Claude Desgots, petit-neveu d’André le Nôtre, créateur du jardin à la française, confirme : « En effet, le Roi plantait tous les arbres en mottes, ainsi que les charmilles et dépeuplait les campagnes vingt lieues à la ronde de marronniers et de tilleuls […]4 » Et Louis XIV d’ajouter : « […] il est un âge où ce n’est plus pour soi qu’on plante des jardins, si l’on en use ainsi. » (Ibid.) Malgré les soins apportés, les deux tiers des arbres – trop vieux – en mouraient.
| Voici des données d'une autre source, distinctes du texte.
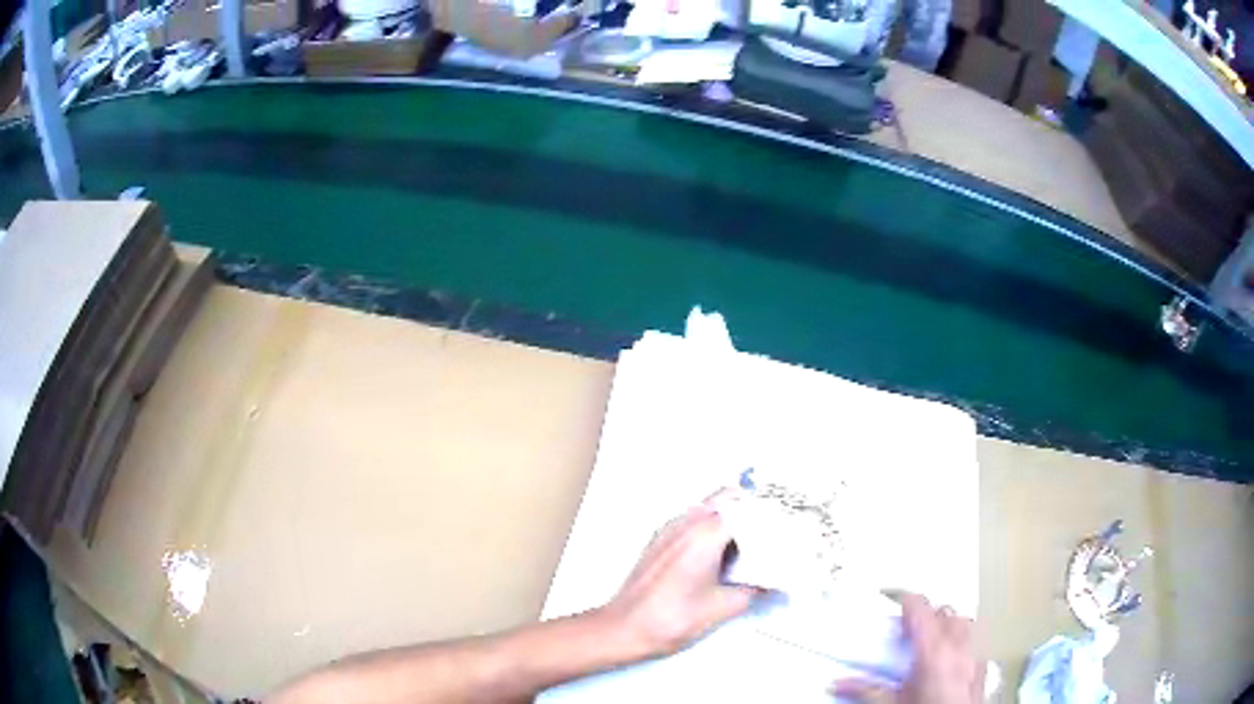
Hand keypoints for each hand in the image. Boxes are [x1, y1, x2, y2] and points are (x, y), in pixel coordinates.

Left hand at [596, 504, 759, 659]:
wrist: (623, 629)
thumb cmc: (666, 619)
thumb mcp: (722, 607)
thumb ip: (754, 591)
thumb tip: (773, 584)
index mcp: (704, 534)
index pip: (747, 508)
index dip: (771, 515)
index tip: (788, 525)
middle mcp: (685, 523)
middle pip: (728, 497)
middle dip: (753, 508)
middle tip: (774, 529)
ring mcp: (669, 530)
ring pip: (709, 506)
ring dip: (732, 515)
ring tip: (753, 541)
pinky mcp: (660, 541)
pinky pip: (692, 520)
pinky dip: (713, 526)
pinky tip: (723, 553)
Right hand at [832, 593, 985, 703]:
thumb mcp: (891, 703)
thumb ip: (867, 689)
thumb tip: (841, 683)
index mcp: (933, 650)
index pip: (920, 608)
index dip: (905, 601)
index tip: (894, 599)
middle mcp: (958, 647)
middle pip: (945, 612)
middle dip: (927, 614)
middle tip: (908, 626)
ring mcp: (975, 656)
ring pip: (965, 623)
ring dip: (947, 625)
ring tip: (931, 639)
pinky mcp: (983, 667)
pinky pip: (976, 642)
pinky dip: (963, 643)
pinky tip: (953, 658)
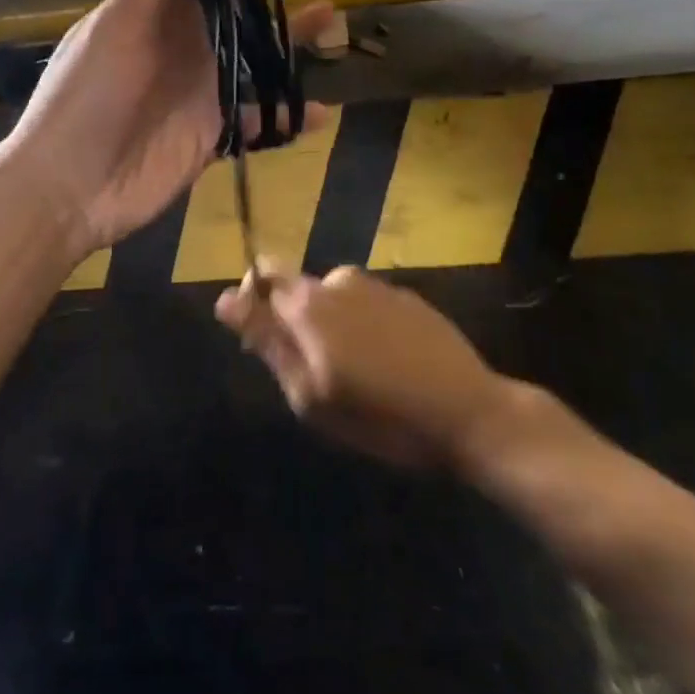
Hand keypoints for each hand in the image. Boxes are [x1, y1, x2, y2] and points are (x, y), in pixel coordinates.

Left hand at [5, 0, 332, 263]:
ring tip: (328, 8)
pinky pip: (259, 117)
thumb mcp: (116, 27)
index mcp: (152, 7)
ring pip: (254, 49)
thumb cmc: (85, 97)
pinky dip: (287, 115)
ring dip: (288, 31)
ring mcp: (200, 84)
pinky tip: (319, 110)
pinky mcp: (213, 130)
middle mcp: (180, 38)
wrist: (69, 187)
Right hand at [215, 263, 508, 469]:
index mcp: (309, 303)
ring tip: (355, 373)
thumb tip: (225, 300)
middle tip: (314, 370)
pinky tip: (384, 362)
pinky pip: (364, 303)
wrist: (469, 412)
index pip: (261, 276)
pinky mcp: (405, 295)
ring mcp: (375, 285)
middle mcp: (337, 280)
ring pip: (331, 298)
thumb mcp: (311, 394)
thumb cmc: (381, 417)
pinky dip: (361, 325)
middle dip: (294, 321)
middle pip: (297, 288)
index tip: (261, 340)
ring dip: (329, 325)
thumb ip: (268, 342)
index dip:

Alors, les Français, cartésiens ou « La-Fontainiens » ? La Fontaine est sans doute le plus populaire, et Descartes est plutôt affaire de connaisseurs. Mais parfois, sans le savoir, la société reprend un concept, une idée qui sert ses intérêts immédiats. Ici, c’est le contrôle de l’homme puissant sur les faibles animaux qu’on maltraite. Ainsi, dans notre culture, pouvons-nous choisir entre ces deux visions ? La Fontaine : un poète- philosophe, sensible, qui croise notre aspiration d’harmonie entre l’humain et la nature. Que notre vie en dépende, ça n’eût pas étonné notre fabuliste.

1. Discours de la méthode pour bien conduire sa raison et chercher la vérité dans les sciences, plus la dioptrique, les météores et la géométrie, 5e partie, René Descartes, Leyde, 1637.
2. De la recherche de la vérité, Livre VI, 2e partie, chapitre VII, Nicolas Malebranche, André Pralard, Paris, 1674-1675.
3. Jardins et jardiniers de Versailles au Grand Siècle, Dominique Garrigues, Paris, Champ Vallon, 2001, p. 323.
4. Abrégé de la vie d’André Le Nôtre, Claude Desgots, 1730, p. 226.